__Text section__.
######
Approximate Control Variate Monte Carlo

PyApprox Tutorial Library

Extending control variates to the practical case where the low-fidelity model statistic is unknown, using additional low-fidelity samples in its place.

Download Notebook

Download as Jupyter Notebook

Learning Objectives

After completing this tutorial, you will be able to:

Explain why an unknown low-fidelity mean undermines the CVMC correction
Write down the Approximate Control Variate (ACV) estimator and describe its two sample sets
Explain how the ratio $r$ of low-fidelity to high-fidelity samples controls variance reduction
Identify the limit in which ACV recovers the full CVMC variance reduction

Prerequisites

Complete Control Variate Monte Carlo before this tutorial.

The Problem: CVMC Needs a Number We Don’t Have

The CVMC estimator corrects the high-fidelity (HF) mean estimate using

\[ \hat{\mu}_\alpha^{\text{CV}} = \hat{\mu}_\alpha + \eta \left(\hat{\mu}_\kappa - \mu_\kappa\right). \]

The correction term $\hat{\mu}_\kappa - \mu_\kappa$ works because $\mu_\kappa$ is a fixed number: the true low-fidelity (LF) mean. Subtracting it centers the LF estimator error at zero, so the correction has mean zero and purely cancels correlated HF error.

For a practical numerical model, $\mu_\kappa$ is almost never known analytically. The natural instinct is to estimate it from samples. But this creates a problem: if we use the same $N$ samples to estimate both $\hat{\mu}_\alpha$ and $\hat{\mu}_\kappa$, the correction term becomes $\hat{\mu}_\kappa(\mathcal{Z}_N) - \hat{\mu}_\kappa(\mathcal{Z}_N) = 0$ — it vanishes identically and we gain nothing.

If instead we use a separate set of LF samples to estimate $\mu_\kappa$, the correction is no longer zero but it is now noisy — we are using one random quantity to cancel another. How noisy it is depends on how many LF samples we use.

Figure 1 makes this concrete. Each panel shows the distribution of the corrected estimator when $\mu_\kappa$ is: (left) known exactly, (centre) estimated from a small LF sample, (right) estimated from a large LF sample.

Figure 1: Effect of an unknown $\mu_\kappa$ on the corrected estimator. Left: CVMC with $\mu_\kappa$ known exactly — the correction is precise and the histogram is narrow. Centre: the correction is built from a small independent LF sample ($r = 2$); the noisy estimate of $\mu_\kappa$ adds spread. Right: a large LF sample ($r = 20$) makes the LF mean estimate accurate and the histogram approaches the CVMC ideal.
######
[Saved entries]
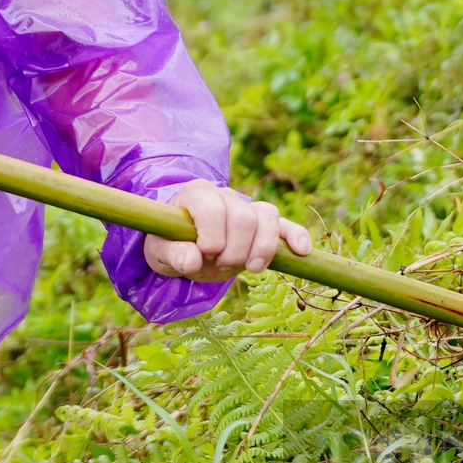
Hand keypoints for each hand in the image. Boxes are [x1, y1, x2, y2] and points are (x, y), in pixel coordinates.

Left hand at [144, 182, 312, 281]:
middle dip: (235, 250)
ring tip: (249, 269)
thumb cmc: (170, 244)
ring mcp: (247, 208)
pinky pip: (285, 225)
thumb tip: (192, 260)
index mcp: (197, 194)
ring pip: (267, 217)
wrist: (184, 248)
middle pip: (243, 217)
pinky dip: (295, 236)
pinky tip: (302, 251)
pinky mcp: (264, 226)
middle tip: (221, 266)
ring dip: (261, 249)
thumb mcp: (160, 252)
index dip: (212, 237)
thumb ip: (173, 254)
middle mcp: (224, 195)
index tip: (205, 254)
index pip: (212, 209)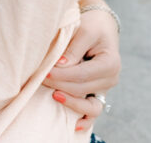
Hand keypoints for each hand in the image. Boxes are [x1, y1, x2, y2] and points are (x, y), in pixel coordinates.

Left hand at [43, 6, 120, 130]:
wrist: (100, 25)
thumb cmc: (91, 25)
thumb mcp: (84, 30)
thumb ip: (73, 48)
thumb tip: (61, 66)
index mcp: (110, 63)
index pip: (81, 75)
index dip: (61, 75)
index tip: (43, 72)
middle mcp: (111, 79)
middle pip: (82, 89)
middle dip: (59, 85)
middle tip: (40, 79)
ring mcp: (105, 88)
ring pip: (89, 104)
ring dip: (70, 102)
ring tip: (53, 96)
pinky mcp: (98, 92)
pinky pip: (93, 111)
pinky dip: (85, 119)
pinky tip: (73, 125)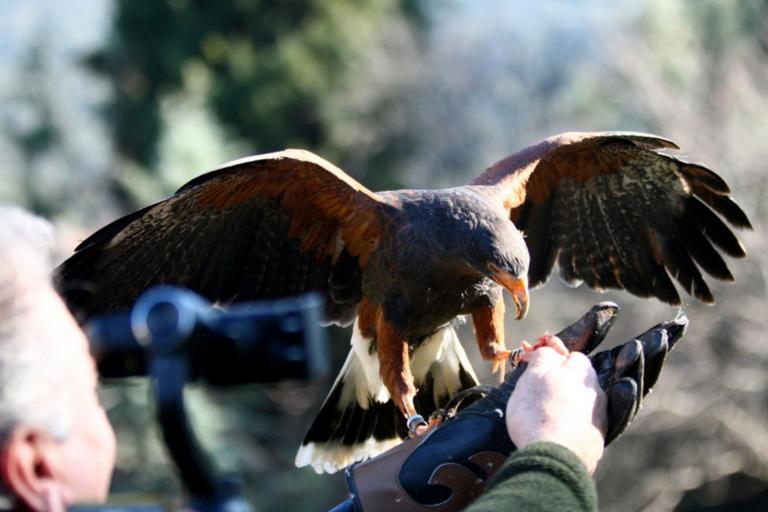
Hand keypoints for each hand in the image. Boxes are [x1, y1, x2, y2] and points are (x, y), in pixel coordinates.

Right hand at [505, 337, 607, 473]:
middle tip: (541, 394)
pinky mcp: (598, 441)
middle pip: (581, 380)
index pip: (573, 357)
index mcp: (581, 373)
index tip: (539, 370)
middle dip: (565, 383)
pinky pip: (584, 426)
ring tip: (548, 417)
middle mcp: (596, 393)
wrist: (553, 460)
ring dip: (570, 405)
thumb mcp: (531, 378)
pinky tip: (557, 433)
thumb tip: (549, 350)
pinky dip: (573, 426)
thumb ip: (542, 358)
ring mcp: (600, 418)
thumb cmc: (536, 414)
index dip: (555, 361)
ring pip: (584, 403)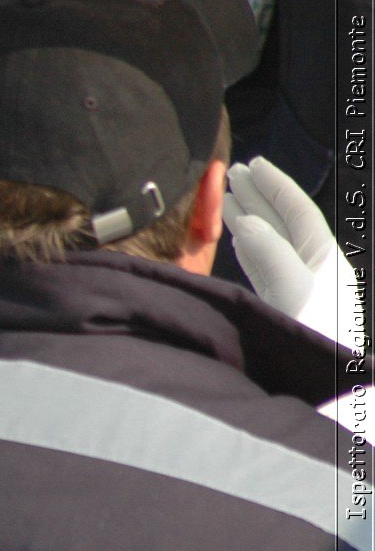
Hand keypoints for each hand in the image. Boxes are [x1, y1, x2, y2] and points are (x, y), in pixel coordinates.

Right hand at [224, 156, 360, 347]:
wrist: (321, 386)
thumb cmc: (311, 335)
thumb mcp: (292, 289)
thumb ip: (270, 251)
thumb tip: (246, 221)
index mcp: (323, 257)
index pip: (297, 209)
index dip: (275, 185)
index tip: (252, 165)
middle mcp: (313, 266)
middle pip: (283, 221)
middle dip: (258, 196)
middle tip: (233, 174)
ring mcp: (297, 284)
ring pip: (270, 240)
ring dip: (249, 217)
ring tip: (228, 199)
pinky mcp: (282, 303)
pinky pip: (263, 263)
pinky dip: (249, 245)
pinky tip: (238, 237)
######
According to the control variate tutorial, what happens to the correction term when the same $N$ samples are used to estimate both $\hat{\mu}_\alpha$ and $\hat{\mu}_\kappa$?

__Written solution__. It vanishes identically, so nothing is gained.